# [To do]
Write out the lines starting at the one that holds "تحتاج إلى صيانة أو تأمين إضافي.​" and ending with the final line of the data, exactly and with no others.

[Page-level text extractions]
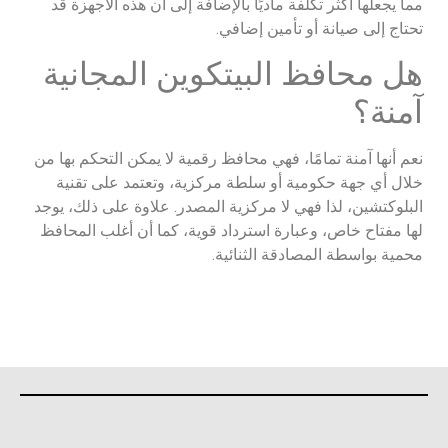
مما يجعلها أكثر تكلفة ماديًا
بالإضافة إلى أن هذه الأجهزة قد
تحتاج إلى صيانة أو تأمين إضافي.​
هل محافظ البيتكوين المجانية
آمنة؟
نعم أنها آمنة تمامًا، فهي محافظ رقمية لا يمكن التحكم بها من
خلال أي جهة حكومية أو سلطة مركزية، وتعتمد على تقنية
البلوكتشين، لذا فهي لا مركزية المصدر. علاوة على ذلك، يوجد
لها مفتاح خاص، وعبارة استرداد قوية، كما أن أغلب المحافظ
محمية بواسطة المصادقة الثنائية.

# [Output below]
تحتاج إلى صيانة أو تأمين إضافي.​
هل محافظ البيتكوين المجانية
آمنة؟
نعم أنها آمنة تمامًا، فهي محافظ رقمية لا يمكن التحكم بها من
خلال أي جهة حكومية أو سلطة مركزية، وتعتمد على تقنية
البلوكتشين، لذا فهي لا مركزية المصدر. علاوة على ذلك، يوجد
لها مفتاح خاص، وعبارة استرداد قوية، كما أن أغلب المحافظ
محمية بواسطة المصادقة الثنائية.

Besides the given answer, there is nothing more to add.